■ **Exercise materials**:
·····
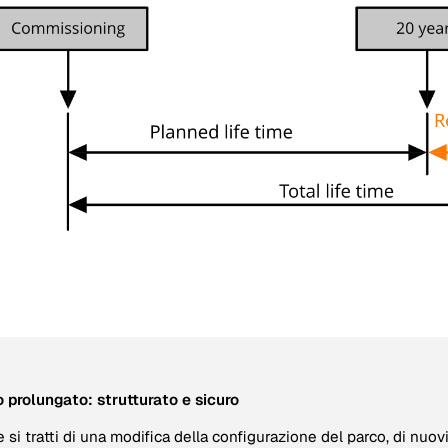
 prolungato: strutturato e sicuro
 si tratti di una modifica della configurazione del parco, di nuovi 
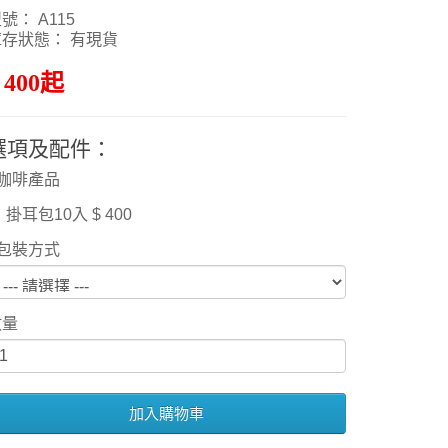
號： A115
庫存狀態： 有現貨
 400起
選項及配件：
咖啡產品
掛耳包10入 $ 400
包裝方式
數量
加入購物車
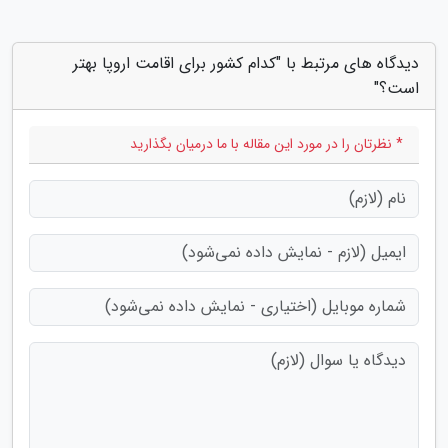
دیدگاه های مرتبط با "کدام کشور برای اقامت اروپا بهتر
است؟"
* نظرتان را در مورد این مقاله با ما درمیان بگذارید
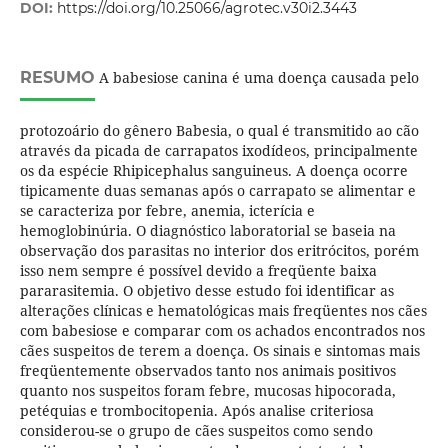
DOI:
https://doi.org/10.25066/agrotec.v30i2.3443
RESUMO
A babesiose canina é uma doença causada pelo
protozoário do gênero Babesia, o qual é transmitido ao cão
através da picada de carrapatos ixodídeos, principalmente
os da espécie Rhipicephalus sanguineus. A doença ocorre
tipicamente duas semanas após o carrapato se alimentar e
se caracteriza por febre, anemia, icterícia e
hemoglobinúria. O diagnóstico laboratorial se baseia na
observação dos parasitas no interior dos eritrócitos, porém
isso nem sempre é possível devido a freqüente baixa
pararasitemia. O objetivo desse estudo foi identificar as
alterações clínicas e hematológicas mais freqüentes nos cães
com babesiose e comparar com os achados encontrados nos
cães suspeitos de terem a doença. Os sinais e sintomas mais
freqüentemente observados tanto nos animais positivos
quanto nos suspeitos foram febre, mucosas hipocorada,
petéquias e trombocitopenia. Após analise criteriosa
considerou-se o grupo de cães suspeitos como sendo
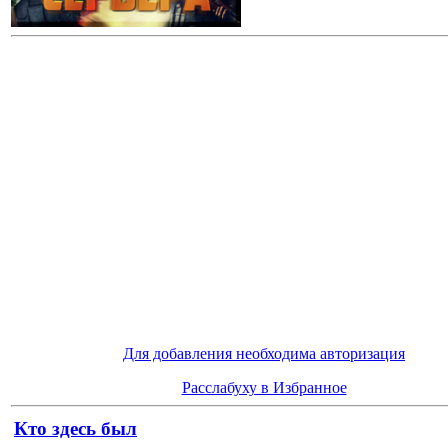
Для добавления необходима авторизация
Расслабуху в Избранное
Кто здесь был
·····
■ **Task description**:
Out of the records, collect only those lines that contain the string "doença".

■ **Task output**:
A babesiose canina é uma doença causada pelo
os da espécie Rhipicephalus sanguineus. A doença ocorre
cães suspeitos de terem a doença. Os sinais e sintomas mais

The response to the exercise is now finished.